"We are preparing for everything and for nothing. We have no idea where things are going. But it is certain that we have unleashed something powerful." John Sanei, leading futures strategist and advisor, said about Artificial Intelligence.
Speaking at a recent GIBS forum on the future of work, Sanei, who is dedicated to changing the narrative around an uncertain future, said it is essential for organisations and individuals to be agile and adaptable in the context of rapidly changing technology.
While current mindsets allow for limited adaptability and fragile optimism, we need to develop agile optimism, which is not linked to any anticipated outcome.
"The future requires a different state of awareness. It is essential that we are able to unlearn and recalibrate the way we think."
Two types of futures
While there are many different possible futures we are moving towards, Sanei explained that the near future consists of developments expected to occur in the immediate or short term, while the Deep Future will occur in a little under a decade and which is fraught with uncertainty.
"The world is in a crisis phase of human history. We are in deep transition, and in six to ten years a new world will be birthed. At present, we are addicted to certainty and stability and base our decisions on this, where we should be driven by excitement and curiosity."
Sanei explained that transformation passes through three important stages as change occurs: Sadness at having to let go; embarking on a strange new world and lastly, acceptance of the adventure.
"We are in an era of upheaval and a replacement of the old civil order, marked by a crisis of meaning and of trust. It is a house of cards that could collapse at any time."
The World Economic Forum has identified three sectors as poised for future growth: the green economy, education and agriculture.
The human traits needed in these sectors and in the new world of work, identified by the WEF, include:
- Analytical thinking;
- Leadership skills; and
- The ability to work collaboratively in agile teams.
The fastest-growing jobs in 2023 according to the WEF, are:
- AI and Machine learning specialists;
- Sustainability specialists;
- Business intelligence analysts;
- Information security analysts; and
- FinTech Engineers.
Preparing for the Future
Extensive research into futurism, business strategy, human behaviour and psychology has led Sanei to conclude that many boards are lacking in the skills of tomorrow.

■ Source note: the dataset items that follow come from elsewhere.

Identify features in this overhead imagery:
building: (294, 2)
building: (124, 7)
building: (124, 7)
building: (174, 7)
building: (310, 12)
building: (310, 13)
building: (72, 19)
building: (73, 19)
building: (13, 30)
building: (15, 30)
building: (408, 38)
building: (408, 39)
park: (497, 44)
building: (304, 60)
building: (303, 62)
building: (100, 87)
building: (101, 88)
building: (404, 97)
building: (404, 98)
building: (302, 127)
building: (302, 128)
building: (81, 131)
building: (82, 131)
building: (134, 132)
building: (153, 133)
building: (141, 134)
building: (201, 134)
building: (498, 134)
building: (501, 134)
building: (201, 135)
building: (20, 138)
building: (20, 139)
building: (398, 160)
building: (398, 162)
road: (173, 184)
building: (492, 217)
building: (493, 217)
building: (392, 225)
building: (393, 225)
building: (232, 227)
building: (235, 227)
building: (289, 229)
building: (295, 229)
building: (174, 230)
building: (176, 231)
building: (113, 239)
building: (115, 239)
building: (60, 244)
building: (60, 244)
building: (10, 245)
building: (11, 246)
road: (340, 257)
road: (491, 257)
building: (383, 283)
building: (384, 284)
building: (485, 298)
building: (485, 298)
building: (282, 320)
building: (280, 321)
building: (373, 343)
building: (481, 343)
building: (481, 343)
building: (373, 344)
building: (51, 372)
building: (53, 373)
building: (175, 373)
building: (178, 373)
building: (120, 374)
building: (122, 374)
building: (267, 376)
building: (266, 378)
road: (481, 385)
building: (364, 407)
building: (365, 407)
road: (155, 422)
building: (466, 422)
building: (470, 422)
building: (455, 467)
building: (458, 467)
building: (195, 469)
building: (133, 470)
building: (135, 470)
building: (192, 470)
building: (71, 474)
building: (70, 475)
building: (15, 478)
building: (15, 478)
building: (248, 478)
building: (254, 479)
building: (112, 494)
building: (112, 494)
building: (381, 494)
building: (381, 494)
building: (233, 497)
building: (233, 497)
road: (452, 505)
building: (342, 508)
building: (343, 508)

While the long-term future is very difficult to predict, "the importance of developing emotional intelligence to navigate uncertainty, and breaking free from pre-conditioned mental models to foster resilience will become very, very important," he explained.

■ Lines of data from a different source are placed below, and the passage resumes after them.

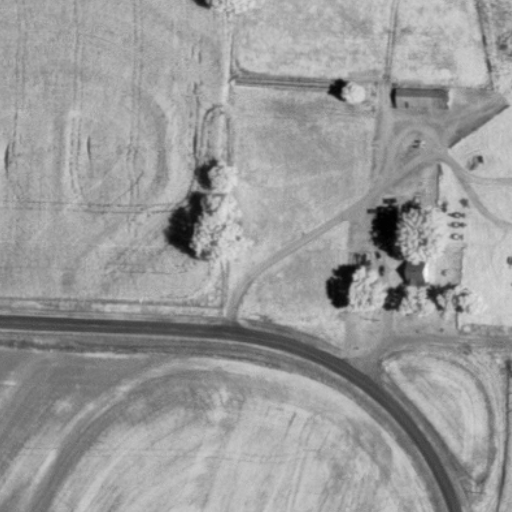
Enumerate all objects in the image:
building: (423, 98)
road: (227, 148)
road: (361, 206)
building: (390, 221)
building: (419, 273)
road: (392, 297)
road: (267, 340)
road: (451, 344)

In the agricultural era of human history, physicality was prioritised as a skill set, and compliance was obligatory.
The Industrial Revolution brought with it new sources of power in the form of the steam engine, bringing new rules such as an emphasis on structured education and conformity, a devotion to specialisation and outcomes, IQ and the development of analytical thinking.
"The rules changed, and we are still following many of them today." The world has now reached the quantum era, which values uniqueness, creativity and innovation. In this world, "your uniqueness becomes your currency," Sanei said. "The rules are changing and there is massive panic."
This is the era of the creative generalist, with awareness, emotional intelligence and an adaptability quotient. In order to adapt to this new world, we need to train ourselves to think in a dynamic, creative way. "EQ makes use of all parts of the brain and integrates information as quickly as possible. We have to unlearn, relearn and adapt."
New technologies have created havoc in industries around the world:
The introduction of services such as Spotify and YouTube Music mean that the marginal cost of music is zero, while the same applies to photographs and images with social media channels such as Instagram, Sanei explained.
Soon, the transportation, power generation and computing power industries will meet the same fate.
"The cost of all services will go to zero. We simply can't compete with AI on IQ. AI is scaling human intelligence, bringing in a massively new talented labour force at almost zero cost."
Preparing for the future under this scenario, Sanei said, requires hope. "Hope that we can meet the future and hope that we can get AI to move in the direction we need it to."
The future also requires five distinct forms of courage:
- Intellectual courage - The bravery to think new thoughts and embrace novel ideas.
- Emotional courage – to fully experience new emotions.
- Spiritual courage – to discover purpose by following curiosity.
- Moral courage – to act with integrity even when unobserved.
- Physical courage – to push our bodies beyond their comfort zones.
Sanei said neuroscience is an invaluable tool to change awareness and focus.
Meditation is a useful tool to clear the mind and make it more adaptable, enhancing the ability to unlearn and relearn by connecting new neurons and building new synapses.
"Spending time in a state of stillness allows you to recalibrate," Sanei said. "We live in a constant state of Beta brainwaves, which means that we are awake, alert, analytical and on edge. Everyone is on edge, all the time, this is not normal. We are only focused on outcomes and certainty."
He recommended using meditation to move into an Alpha brain wave state, where it is possible to be physically and mentally relaxed, but awake. This sense of calm increases creativity and adaptability and enhances the ability to absorb new information.
"Your understanding of and preparation for the future depends on your awareness.
We all must become comfortable with being uncomfortable - seek out discomfort and evolve to become someone you haven't been before."